I guess we're all of us, criminal or not, sentenced for life. Maybe it's why I do this. Read, and blog about it, I mean. Maybe I'm supposed to learn something.

Friday, February 24, 2012

Cruising

Eight days in the Carribean, hotel nights and plane flights on either end. Three ports of call, including one major 11-hour excursion. A party of eight, including in-laws, a sister I see all too rarely, and my 9-year-old child. Oh, and! my other half, with whom the rare commodity of romancing is something of a luxury these days.

So how many books do I bring?

It's taken years for people to get me on a cruise. I never thought it was the vacation style for me, and then I read David Foster Wallace's "Shipping Out: On the (nearly lethal) comforts of a luxury cruise," which only solidified my horror at the prospect. A horror of being trapped, on a boat, with 5000 people of the type who go on cruises. But here I am.

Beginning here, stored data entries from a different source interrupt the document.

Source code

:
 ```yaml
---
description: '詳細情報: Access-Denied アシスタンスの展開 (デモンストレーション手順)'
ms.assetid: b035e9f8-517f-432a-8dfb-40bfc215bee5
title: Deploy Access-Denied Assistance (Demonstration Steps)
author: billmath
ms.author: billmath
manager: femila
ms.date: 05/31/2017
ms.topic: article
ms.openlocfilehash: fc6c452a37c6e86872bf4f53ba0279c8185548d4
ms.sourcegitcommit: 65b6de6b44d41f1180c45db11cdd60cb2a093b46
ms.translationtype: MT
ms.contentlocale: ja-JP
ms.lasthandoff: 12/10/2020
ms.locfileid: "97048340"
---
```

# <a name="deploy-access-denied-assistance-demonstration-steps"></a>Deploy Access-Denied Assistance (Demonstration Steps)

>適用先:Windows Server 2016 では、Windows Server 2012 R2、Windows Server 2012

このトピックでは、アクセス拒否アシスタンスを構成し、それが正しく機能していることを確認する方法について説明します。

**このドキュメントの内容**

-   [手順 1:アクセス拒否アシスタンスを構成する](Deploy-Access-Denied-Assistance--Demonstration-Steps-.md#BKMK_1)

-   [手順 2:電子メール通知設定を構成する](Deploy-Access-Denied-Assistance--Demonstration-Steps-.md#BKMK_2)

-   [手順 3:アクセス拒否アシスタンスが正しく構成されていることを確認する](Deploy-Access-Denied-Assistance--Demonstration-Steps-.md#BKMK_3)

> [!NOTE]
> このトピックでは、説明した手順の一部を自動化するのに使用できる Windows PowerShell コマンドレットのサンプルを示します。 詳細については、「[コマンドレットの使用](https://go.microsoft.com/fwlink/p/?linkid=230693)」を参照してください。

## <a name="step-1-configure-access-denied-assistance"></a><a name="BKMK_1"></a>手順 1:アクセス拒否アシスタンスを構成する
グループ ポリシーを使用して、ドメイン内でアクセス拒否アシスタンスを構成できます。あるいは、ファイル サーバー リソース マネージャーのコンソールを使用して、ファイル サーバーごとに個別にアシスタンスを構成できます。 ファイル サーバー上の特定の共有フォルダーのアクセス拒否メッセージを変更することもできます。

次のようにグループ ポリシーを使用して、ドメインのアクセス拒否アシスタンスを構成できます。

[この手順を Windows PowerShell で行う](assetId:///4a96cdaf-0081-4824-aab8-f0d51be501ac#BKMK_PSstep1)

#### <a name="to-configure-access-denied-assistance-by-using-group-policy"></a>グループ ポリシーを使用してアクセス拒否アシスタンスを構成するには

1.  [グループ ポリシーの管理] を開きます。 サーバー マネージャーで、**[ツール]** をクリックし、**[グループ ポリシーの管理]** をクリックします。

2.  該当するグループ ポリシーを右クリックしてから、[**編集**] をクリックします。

They say it's heaven — a deck chair and a book. I believe it. I just don't see it as easily attainable. But I'll try. I have options as follows:

  • Cloud Atlas, David Mitchell — It's a flipack!, so it's ultraportable! How could I not bring this? Only, I'm not sure I'm actually in the mood to read it.
  • These Days Are Ours, Michell Haimoff — A review copy, a post 9-11 thing. I'm not sure I want to read about the post 9-11 thing, but both the book and the author sound pretty smart.
  • The Man Who Wasn't Maigret, Patrick Marnham — Library book. I probably shouldn't bring a libary book on a cruise.
  • The White Horse Inn, Georges Simenon — Another library book. I'll have to renew the loan so I can read it when I get back.
  • Tropic Moon, Georges Simenon — I have a little Simenon project going on right now, only I'm not at liberty to divulge details just yet.
  • Act of Passion, Georges Simenon — I really do need this, for research purposes. I should bring some Simenon.
  • Pillars of the Earth, Ken Follett — Comes highly recommended by Oprah and my mother-in-law, which recommendations I regard as dubious. But it's also the best book ever according to the coffee girl whith whom I chat about books. And then a coworker pressed her copy on me. Also, we recently introduced Carcassone to my mother-in-law, and she says it reminds her of this book, for which reason I'm now deadly curious.
  • The Caves of Steel, Isaac Asimov. Only I might read this before I leave.

Those are the ones I haven't pushed into dusty corners.

Then there are the e-books I've been loading up on:
  • Case Histories, Kate Atkinson (I love the TV series.)
  • Impromptu in Moribundia, Patrick Hamilton
  • Spurious, Lars Iyer
  • Phantoms of Breslau, Marek Krajewski
  • The Book of Disquiet, Fernando Pessoa (readalong, anyone?)